In throwing his weight behind the regulator’s decline of the $1.283 billion transaction yesterday through a spokesman, Garba Shehu, who was quoted by Premium Times, an online news outlet, Buhari said he decided that the best line of action was to stick with the regulatory commission.

“It has become clear that the various agencies involved in decision had not coordinated well among themselves and having looked at all of the facts with all of the ramifications, the president decided the position of the regulator is to be supported,” Shehu said.

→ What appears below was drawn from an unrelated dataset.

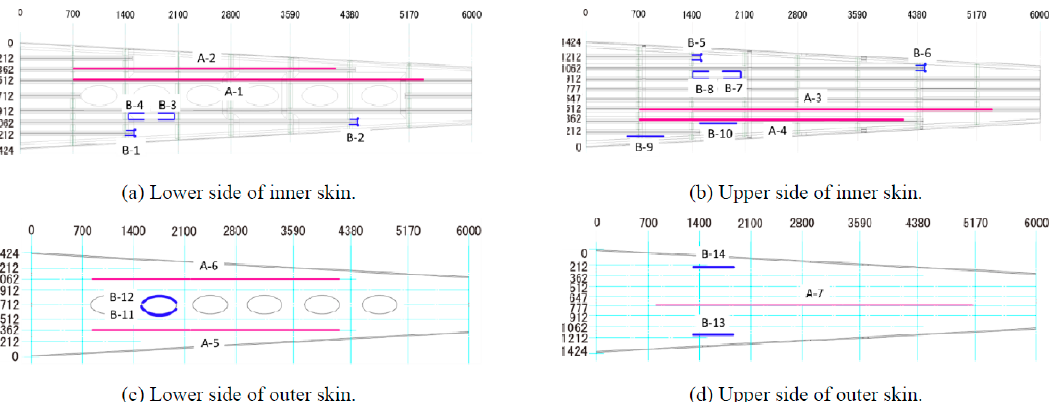
( b ) Figure 20. ( a ) Physical map of composite wing box; ( b ) Internal structure of wing box [86]. As shown in Figure 21, in the layout of FBG arrays, the researchers equipped the wing box with seven FBG arrays (A-1–A-7), eight long-length FBGs with 300 mm gauge length (B-1–B-8), six long-length FBGs with 500 mm gauge length (B-9–B-14). Each array had about 30 or 40 FBGs with 10 mm gauge length and FBGs were arrayed in a 100 mm pitch along the fiber. The stress distribution of tensile strain A-1 is obtained by combining finite element analysis with variable load. As shown in Figure 22, it can be seen that the measured and calculated values have a good match. The experimental results also show the stress distribution of B-1. It can be seen from the diagram that the stiffness of B-1 varies locally on the tip of the truss and the strain varies greatly. The case shows that FBG arrays have good performance in strain and load distribution monitoring of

Shehu further confirmed that indeed, the President had decided to stick to the law. “They called to confirm and I confirmed it.”

But the president’s earlier July 8 statement was said to have gone against a decision taken three days earlier in favor of the NNPCL, as the NUPRC and the national oil company fought to make the president change his mind on the matter.

It also came after an Abuja court granted NNPCL an order of interim injunction on July 6, 2022, temporarily barring ExxonMobil from completing the transaction.

Meanwhile, Seplat has pushed back on allegations that it had some underhand dealings in the process of trying to secure the consent of the president in the run-up to the Monday 8 announcement.

The indigenous oil firm, in a statement signed by its Chief Financial Officer, Emeka Onwuka, threatened to take legal action against all the parties that have propagated such false information relating to its business activities.

“Seplat Energy has become aware of news and social media reports alleging impropriety in the process of securing ministerial consent to the acquisition of Mobil Producing Nigeria Unlimited by Seplat Energy Offshore Limited.

“Such reports are wholly untrue and the company will pursue legal action against any parties involved in disseminating false information related to its business.

“This announcement is made pursuant to Rule 17.10 of the Rulebook of the Nigerian Exchange, 2015 (Issuer’s Rule),” it stated.